The purpose of data synthesis of measurement properties is to evaluate whether the measurement properties for specific instruments are adequate for the intended use of the instrument. Data for each measurement property for each instrument of interest should be synthesized and evaluated.
Homogeneity of the study characteristics
The result with regard to measurement properties can only be generalized to populations that are similar to the study sample in which the measurement properties have been evaluated. This implies that when a measurement property has been evaluated in different studies we need to consider the (dis)similarities in populations and settings in the various studies, and use this to inform whether it is reasonable to combine the results from the studies. A further complexity is that we need also to consider the language version of the instrument that is used, and the form of administration (for example, online versus paper based).
There are two options for data synthesis of each measurement property: meta-analysis or narrative synthesis.
Meta-analysis
Statistical methods exist for pooling parameters related to measurement property data, for example, Cronbach’s alpha coefficient, correlation coefficients (intra-class, Spearman, Pearson), standard error of measurement (SEMs) and minimal important change (MIC) values. Correlations may be pooled using the correlation coefficients directly or using z-transformed coefficients (Shadish & Haddock, 1994). Pooling should only be performed if there are several studies available that are sufficiently similar to be able to combine their results.

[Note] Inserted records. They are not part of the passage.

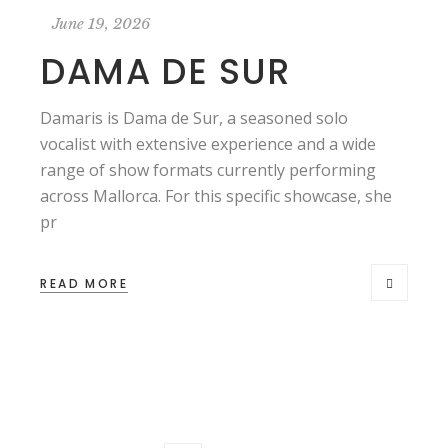
June 19, 2026
DAMA DE SUR
Damaris is Dama de Sur, a seasoned solo
vocalist with extensive experience and a wide
range of show formats currently performing
across Mallorca. For this specific showcase, she
pr
READ MORE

Some heterogeneity between the study estimates should be expected due to differences in participants and study characteristics. Thus, a DerSimonian and Laird random effects model should be used in the meta-analysis (DerSimonian & Laird, 1986). Heterogeneity between the studies should be quantified using the I2 statistic, and reasons for heterogeneity should be explored using subgroup and/or sensitivity analyses. In particular, sensitivity analyses excluding studies of poor methodological quality should be performed to assess whether the pooled estimates are strongly influenced by the results of these studies.

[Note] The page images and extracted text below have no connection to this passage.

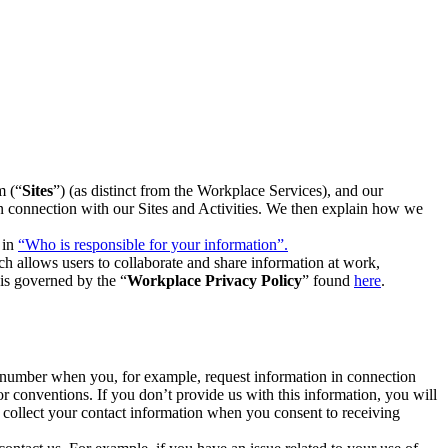
m (“
Sites
”) (as distinct from the Workplace Services), and our
 in connection with our Sites and Activities. We then explain how we
 in
“Who is responsible for your information”.
h allows users to collaborate and share information at work,
is governed by the “
Workplace Privacy Policy
” found
here
.
e number when you, for example, request information in connection
or conventions. If you don’t provide us with this information, you will
we collect your contact information when you consent to receiving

While meta-analysis of data is encouraged where appropriate, useful published examples of meta-analysis using measurement property data are limited and there is a lack of standardized statistical methods. More research is needed on the methodology of statistical pooling of the data from studies on measurement properties. Some example systematic reviews with meta-analysis that may be worth consulting include Anderson et al. (2019) (correlation coefficients for internal consistency, reliability, construct validity, criterion validity), Bai et al. (2018) (Cronbach’s alpha for internal consistency, ICC for test-retest reliability, Pearson correlation for hypotheses testing), Chamorro et al. (2017) (LoA for reliability, ICC for criterion validity), Chiarotto et al. (2016) (correlation coefficients for construct validity), and Collins et al. (2016) (standardized response mean (SRM) for responsiveness).
Narrative synthesis
Measurement property data that is not suitable to pool in meta-analysis should be combined using narrative synthesis. The narrative synthesis should take into consideration the following characteristics when reporting the findings of the studies: the methodological quality of the studies, consistency of the results, and homogeneity of the studies.
Evaluation of the measurement instrument(s)

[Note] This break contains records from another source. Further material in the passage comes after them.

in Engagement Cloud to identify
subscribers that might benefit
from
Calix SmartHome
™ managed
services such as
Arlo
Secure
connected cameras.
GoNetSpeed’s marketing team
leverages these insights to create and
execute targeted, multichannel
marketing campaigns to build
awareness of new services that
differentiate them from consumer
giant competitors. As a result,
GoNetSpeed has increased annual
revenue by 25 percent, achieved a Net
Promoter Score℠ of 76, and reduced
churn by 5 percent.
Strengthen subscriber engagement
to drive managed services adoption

Once the data has been statistically pooled or narratively synthesized, the evidence for each measurement property for each instrument of interest should be compared to accepted criteria for adequate measurement properties. It is recommended to use the ‘criteria for good measurement properties’ suggested by COSMIN (Prinsen et al. (2018) – Table 1; Mokkink et al. (2018b) – Table 4). Using these criteria, each measurement property can be rated as either sufficient, insufficient, or indeterminate. This overall rating is important in determining whether a measurement instrument is adequate for use for particular populations and contexts.